I personally think that just the step from from neural nets to algorithms (which is what perfectly successful interpretability would imply) might be enough to have dramatic improvement on speed and cost. Enough to be dangerous, probably even starting from GPT-3.
This has been claimed time and time again, people thinking this, just 3 years ago, would have predicted GPT-4 to be impossible without many breakthroughs. ML hasn't hit a wall yet, but maybe soon?
What are you actually arguing? You seem to imply that humans don't discover new math, physics, chemistry, CS algorithms...? 🤔
AGI (not ASI) are still plenty dangerous because they are in silicon. Compared to bio-humans they don't sleep, don't get tired, have speed advantage, ease of communication between each other, ease of self-modification (sure, maybe not foom-style RSI, but self-mod is on the table), self-replication not constrained by willingness to have kids, a lot of physical space, food, health, random IQ variance, random interest and without needing the slow 20-30 years of growth needed for humans to be productive.

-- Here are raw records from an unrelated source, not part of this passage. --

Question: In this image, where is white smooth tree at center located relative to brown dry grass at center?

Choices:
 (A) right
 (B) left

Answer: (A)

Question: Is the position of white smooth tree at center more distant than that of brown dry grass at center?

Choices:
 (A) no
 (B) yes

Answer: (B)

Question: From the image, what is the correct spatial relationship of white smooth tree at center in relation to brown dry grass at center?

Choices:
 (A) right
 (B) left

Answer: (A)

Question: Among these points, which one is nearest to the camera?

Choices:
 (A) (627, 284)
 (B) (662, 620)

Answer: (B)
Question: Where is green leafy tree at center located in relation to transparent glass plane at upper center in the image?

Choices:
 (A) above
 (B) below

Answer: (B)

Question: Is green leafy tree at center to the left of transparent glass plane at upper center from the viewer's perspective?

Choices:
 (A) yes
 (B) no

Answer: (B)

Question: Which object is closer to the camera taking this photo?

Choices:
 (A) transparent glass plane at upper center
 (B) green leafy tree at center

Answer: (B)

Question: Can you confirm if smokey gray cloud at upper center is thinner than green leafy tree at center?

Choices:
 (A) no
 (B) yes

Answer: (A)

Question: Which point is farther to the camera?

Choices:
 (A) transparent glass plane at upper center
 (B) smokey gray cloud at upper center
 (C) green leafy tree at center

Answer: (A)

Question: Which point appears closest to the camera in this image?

GPT-4 might not write genius-level code, but it does write code faster than anyone else.
Why do you need something that goal-seeks beyond what human informally mean?? Have you seen AutoGPT? What happened whit AutoGPT when GPT gets smarter? Why would GPT-6+AutoGPT not be a potentially dangerous goal-seeking agent?
Do you really need to fundamentally understand fire to understand that it burns your house down and you should avoid letting it loose?? If we are wrong about intelligence... what? The superintelligence might not be smart?? Are you again arguing that we might not create a ASI soon?
I feel like the answers is just: "I think that probably some of the vast quantities of money being blindly piled it blindly and helplessly piled into here are going to end up actually accomplishing something"
People, very smart people, are really trying to build superintelligence. Are you really betting against human ingenuity?
I'm sorry if I sounded aggressive in some of this points, but from where I stand this arguments don't seem to be well though out, and I don't want to spend more time on this comment six people will see and two read.